Contextual Conservation Conversations

Written by Maria Hashmi, Pakistan.

What’s conservation like in a 3rd world country? With 24.3% of the population living below the national poverty line, how does the government manage to fund four different wildlife departments, one for each province of Pakistan?  

The highest incidences of human-wildlife conflict are in the rural areas of Pakistan, which are so underdeveloped that one could argue they still lead a primitive life – men live in mud huts, farm to feed their families and collect firewood for warmth or cooking. Such is the unfortunate case of the Mugger crocodile that once thrived in the rivers of Sindh. It all started in the 1990’s when wetlands were drained to channel water into rivers. Wetlands being the muggers’ primary habitat, the reptiles saw no option than to make their way into the rivers. Local communities settled on the riverbanks found themselves at the centre of this human-crocodile conflict, as bathing children were snatched from banks and villagers began to disappear into the murky waters of the mighty river Indus. In an act of fear, the locals began to kill any crocodile they would see in the name of honor – in one particular culture, tribal lords held a belief that if one saw a crocodilian and did not kill it, he should consider his wife divorced (women were the primary targets as they spent time on the banks washing clothes or bathing children). Fishermen also killed the crocodiles because they saw them as competition. A newfound hatred was born, and now, mugger crocodiles are confined to a single reserve and one lake, with an estimated population of 2000 individuals only. The Indian leopard met the same fate as villages took over more and more wild areas in the north of Pakistan. 

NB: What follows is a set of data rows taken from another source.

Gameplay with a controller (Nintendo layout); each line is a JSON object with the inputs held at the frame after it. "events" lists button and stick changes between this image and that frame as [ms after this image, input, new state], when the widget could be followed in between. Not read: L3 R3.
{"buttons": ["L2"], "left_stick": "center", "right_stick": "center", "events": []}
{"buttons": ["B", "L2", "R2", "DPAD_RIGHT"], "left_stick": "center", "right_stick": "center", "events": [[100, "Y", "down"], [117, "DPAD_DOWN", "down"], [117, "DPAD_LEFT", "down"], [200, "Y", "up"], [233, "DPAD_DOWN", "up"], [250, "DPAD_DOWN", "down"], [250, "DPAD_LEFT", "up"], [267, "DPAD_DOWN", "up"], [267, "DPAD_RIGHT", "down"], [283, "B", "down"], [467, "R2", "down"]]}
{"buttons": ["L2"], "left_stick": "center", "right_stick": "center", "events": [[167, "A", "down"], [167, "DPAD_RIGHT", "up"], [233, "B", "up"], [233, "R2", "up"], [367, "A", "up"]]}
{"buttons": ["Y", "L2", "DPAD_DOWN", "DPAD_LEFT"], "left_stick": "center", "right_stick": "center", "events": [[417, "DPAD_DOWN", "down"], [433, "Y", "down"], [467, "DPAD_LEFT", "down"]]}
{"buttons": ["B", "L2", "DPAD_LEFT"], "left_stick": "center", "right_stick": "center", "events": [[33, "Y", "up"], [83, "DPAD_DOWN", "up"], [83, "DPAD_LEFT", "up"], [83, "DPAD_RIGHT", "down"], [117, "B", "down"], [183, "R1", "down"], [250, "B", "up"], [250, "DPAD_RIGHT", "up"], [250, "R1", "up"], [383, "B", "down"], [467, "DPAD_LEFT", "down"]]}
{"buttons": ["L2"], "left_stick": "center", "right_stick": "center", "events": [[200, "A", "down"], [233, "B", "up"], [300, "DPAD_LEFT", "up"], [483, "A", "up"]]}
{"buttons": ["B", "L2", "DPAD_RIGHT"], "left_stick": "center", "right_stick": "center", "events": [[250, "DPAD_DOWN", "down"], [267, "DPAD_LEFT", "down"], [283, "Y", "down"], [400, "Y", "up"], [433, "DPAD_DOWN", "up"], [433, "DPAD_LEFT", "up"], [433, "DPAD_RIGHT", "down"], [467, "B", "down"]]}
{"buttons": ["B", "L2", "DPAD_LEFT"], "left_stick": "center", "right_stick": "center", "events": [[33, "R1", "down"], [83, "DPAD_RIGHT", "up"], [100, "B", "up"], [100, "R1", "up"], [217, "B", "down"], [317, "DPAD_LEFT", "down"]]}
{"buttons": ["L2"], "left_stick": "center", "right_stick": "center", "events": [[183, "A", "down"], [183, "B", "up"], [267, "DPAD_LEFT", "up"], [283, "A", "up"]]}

As predators were antagonized and killed, you would expect the prey to thrive, but this is not the case in Pakistan. Native deer and antelope are mercilessly hunted for food by the villagers, and the rich often bribe game wardens to turn a blind eye to their brutality – a single man often hunting as many as 400 partridges in one night as a show of status.  

So what works then? Where do we draw the lines?  

There’s no denying that working with natives is the secret to successful conservation conversations, but how do you talk about conservation with someone whose kids are going hungry? You talk about compromise.  

 Trophy hunting is a controversial topic amongst conservationists around the world with most arguing against it, though conservationists in Pakistan would certainly argue that it is the only practice in Pakistan which is actually beneficial for certain native species. Let me tell you about a conservation success story currently in the works; at the centre of this success story is none other than the national animal of Pakistan, the Markhor.  

The Markhor is a species of large, wild goat that is native to the mountains and high-altitude monsoon forests of western and central Asia – this species is listed as near threatened by IUCN. The Markhor population has now increased to 3,500-4,000 in the country as compared to 1,500-2,000 in 2001 – I know what you’re thinking: how?! 

The government of Khyber Pakhtunkhwa, the province home to the Markhor, developed a trophy hunting program whereby hunting licenses are auctioned, and 80% of the license fee is given to the local communities of the area while the wildlife department receives the remaining amount.  Only old male individuals are offered to hunters as trophies, so the younger individuals have less competition for successful mating.  The highest bid for hunting season 2021-2022 was $160,250, with the second, third and fourth permits going for $155,100, $135,150, and $125,100  respectively.  The program is a huge success and a big victory for biodiversity and conservation in Pakistan.  

The incentives offered by the trophy hunting program have introduced a new perspective among local communities that now protect their wild game species as an economic asset. This is a brilliant example of compromise between local communities and government bodies to protect a dwindling species. 

Perhaps something like this would be frowned upon by conservationists from developed countries, perhaps it would not be the preferred conservation technique, but controversial or not, it is the only one that has proven successful in Pakistan. Notice how different the context is, I’m near certain that park rangers in the US cannot be bribed with $5, while in Pakistan, $5 is more than enough to have your pick at whatever animal you would like to poach.  

People are often quick to pass judgments without taking into consideration the context of different geographical locations, religions and cultures. In a country where there is not enough funding for basic necessities like gas and electricity, you cannot and should not expect first world standard conservation techniques and outcomes. At the end of the day, we’re all doing the best we can with what we have and within our capacities. As conservationists, we ought to have a more open mind to the struggles of other fellow conservationists fighting to make a difference in this largely indifferent world.